Excerpts from a dataset
---+---

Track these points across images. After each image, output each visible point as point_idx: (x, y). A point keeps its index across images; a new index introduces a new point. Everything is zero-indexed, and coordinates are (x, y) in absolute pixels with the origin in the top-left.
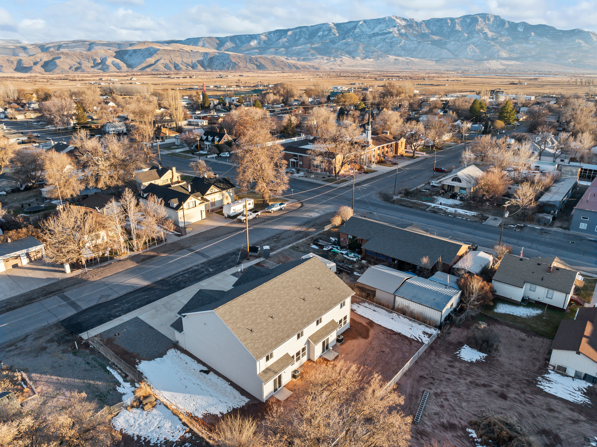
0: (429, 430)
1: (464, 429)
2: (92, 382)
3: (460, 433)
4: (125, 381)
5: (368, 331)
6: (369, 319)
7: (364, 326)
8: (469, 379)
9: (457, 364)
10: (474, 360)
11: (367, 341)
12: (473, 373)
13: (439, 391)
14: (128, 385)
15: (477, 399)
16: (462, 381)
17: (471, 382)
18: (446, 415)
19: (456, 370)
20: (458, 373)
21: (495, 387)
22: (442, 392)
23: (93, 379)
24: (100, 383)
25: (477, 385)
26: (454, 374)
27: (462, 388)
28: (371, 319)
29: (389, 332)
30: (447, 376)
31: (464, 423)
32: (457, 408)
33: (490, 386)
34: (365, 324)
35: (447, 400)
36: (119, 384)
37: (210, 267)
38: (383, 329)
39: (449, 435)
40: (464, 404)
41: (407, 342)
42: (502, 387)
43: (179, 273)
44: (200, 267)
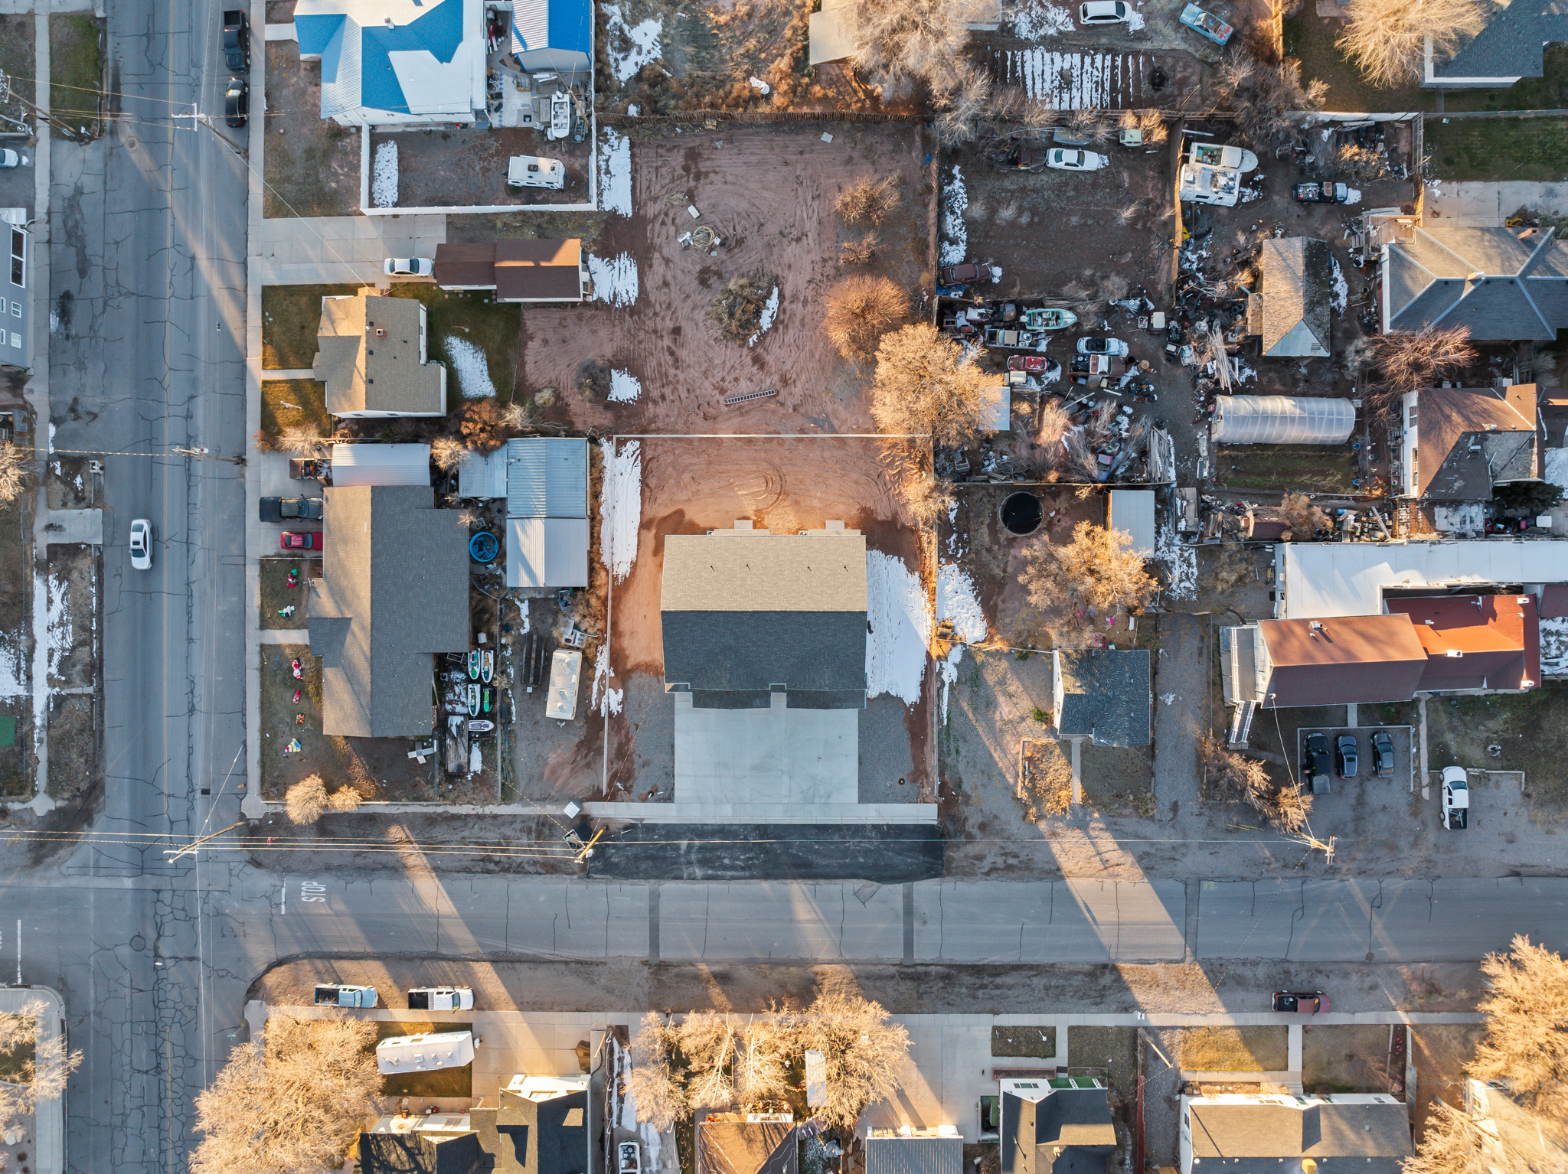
0: (776, 377)
1: (753, 349)
2: (970, 715)
3: (760, 350)
4: (943, 683)
5: (664, 519)
6: (639, 534)
7: (658, 529)
8: (672, 371)
9: (655, 393)
10: (634, 379)
11: (685, 508)
12: (660, 372)
13: (716, 392)
14: (945, 677)
15: (701, 354)
16: (681, 377)
17: (677, 368)
18: (746, 371)
19: (667, 391)
20: (671, 387)
21: (667, 341)
22: (715, 388)
23: (967, 717)
24: (965, 705)
25: (677, 360)
26: (675, 389)
27: (694, 373)
28: (636, 532)
29: (647, 494)
30: (684, 395)
31: (745, 351)
32: (728, 365)
33: (669, 348)
34: (654, 531)
35: (723, 380)
36: (951, 683)
38: (646, 505)
39: (770, 359)
40: (717, 362)
41: (653, 465)
42: (662, 337)
44: (691, 870)
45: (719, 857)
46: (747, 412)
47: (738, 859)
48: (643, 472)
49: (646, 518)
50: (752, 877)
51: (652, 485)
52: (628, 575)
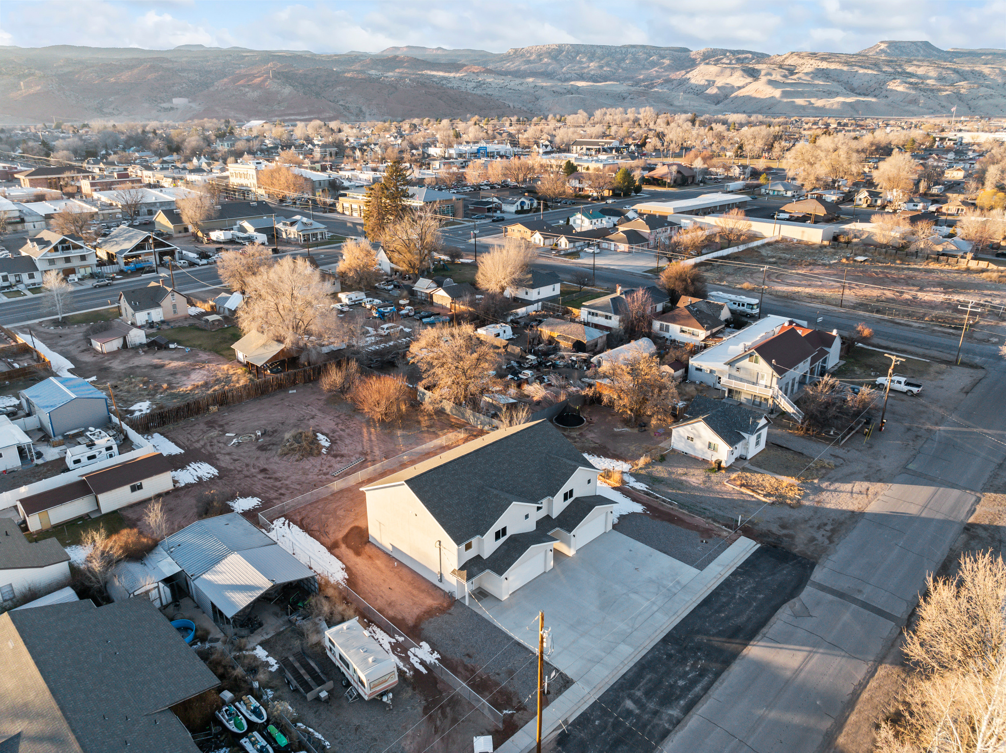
0: (357, 455)
1: (328, 454)
2: (681, 492)
3: (333, 452)
4: (644, 491)
5: (346, 537)
6: (332, 553)
7: (346, 543)
8: (277, 484)
9: (274, 496)
10: (249, 498)
11: (357, 524)
12: (268, 488)
14: (639, 488)
15: (292, 470)
16: (287, 482)
17: (280, 481)
18: (333, 462)
19: (282, 491)
20: (284, 489)
21: (260, 476)
24: (671, 491)
25: (276, 479)
26: (288, 488)
27: (295, 477)
28: (328, 553)
29: (317, 534)
31: (324, 456)
32: (318, 465)
33: (265, 478)
34: (343, 546)
35: (321, 471)
36: (648, 488)
37: (638, 717)
38: (322, 538)
39: (344, 452)
40: (308, 467)
41: (306, 521)
42: (254, 476)
43: (706, 689)
44: (665, 717)
45: (671, 686)
47: (687, 673)
48: (301, 527)
49: (329, 544)
50: (718, 675)
51: (316, 529)
52: (347, 577)
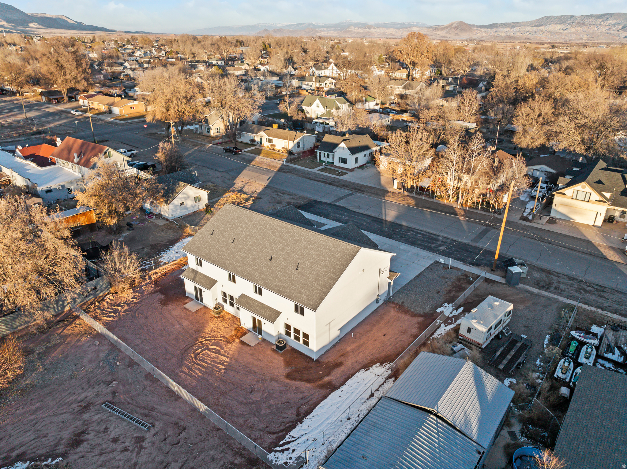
0: (86, 416)
5: (308, 381)
6: (343, 384)
11: (282, 377)
22: (141, 447)
28: (344, 388)
29: (305, 408)
31: (71, 458)
34: (327, 378)
38: (314, 400)
41: (275, 427)
44: (445, 240)
45: (423, 238)
46: (145, 408)
48: (293, 427)
49: (324, 391)
50: (409, 228)
51: (294, 411)
52: (378, 364)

---+---

:: PROBLEM TO WORK ON ::
Turn the lines of the records above into a numbered list with no blank lines, starting at the line that has "45: (719, 857)" and stopping after the line that has "39: (344, 452)". Leave out the pictures.

:: RESULT OF THE EXERCISE ::
1. 45: (719, 857)
2. 46: (747, 412)
3. 47: (738, 859)
4. 48: (643, 472)
5. 49: (646, 518)
6. 50: (752, 877)
7. 51: (652, 485)
8. 52: (628, 575)
9. 0: (357, 455)
10. 1: (328, 454)
11. 2: (681, 492)
12. 3: (333, 452)
13. 4: (644, 491)
14. 5: (346, 537)
15. 6: (332, 553)
16. 7: (346, 543)
17. 8: (277, 484)
18. 9: (274, 496)
19. 10: (249, 498)
20. 11: (357, 524)
21. 12: (268, 488)
22. 14: (639, 488)
23. 15: (292, 470)
24. 16: (287, 482)
25. 17: (280, 481)
26. 18: (333, 462)
27. 19: (282, 491)
28. 20: (284, 489)
29. 21: (260, 476)
30. 24: (671, 491)
31. 25: (276, 479)
32. 26: (288, 488)
33. 27: (295, 477)
34. 28: (328, 553)
35. 29: (317, 534)
36. 31: (324, 456)
37. 32: (318, 465)
38. 33: (265, 478)
39. 34: (343, 546)
40. 35: (321, 471)
41. 36: (648, 488)
42. 37: (638, 717)
43. 38: (322, 538)
44. 39: (344, 452)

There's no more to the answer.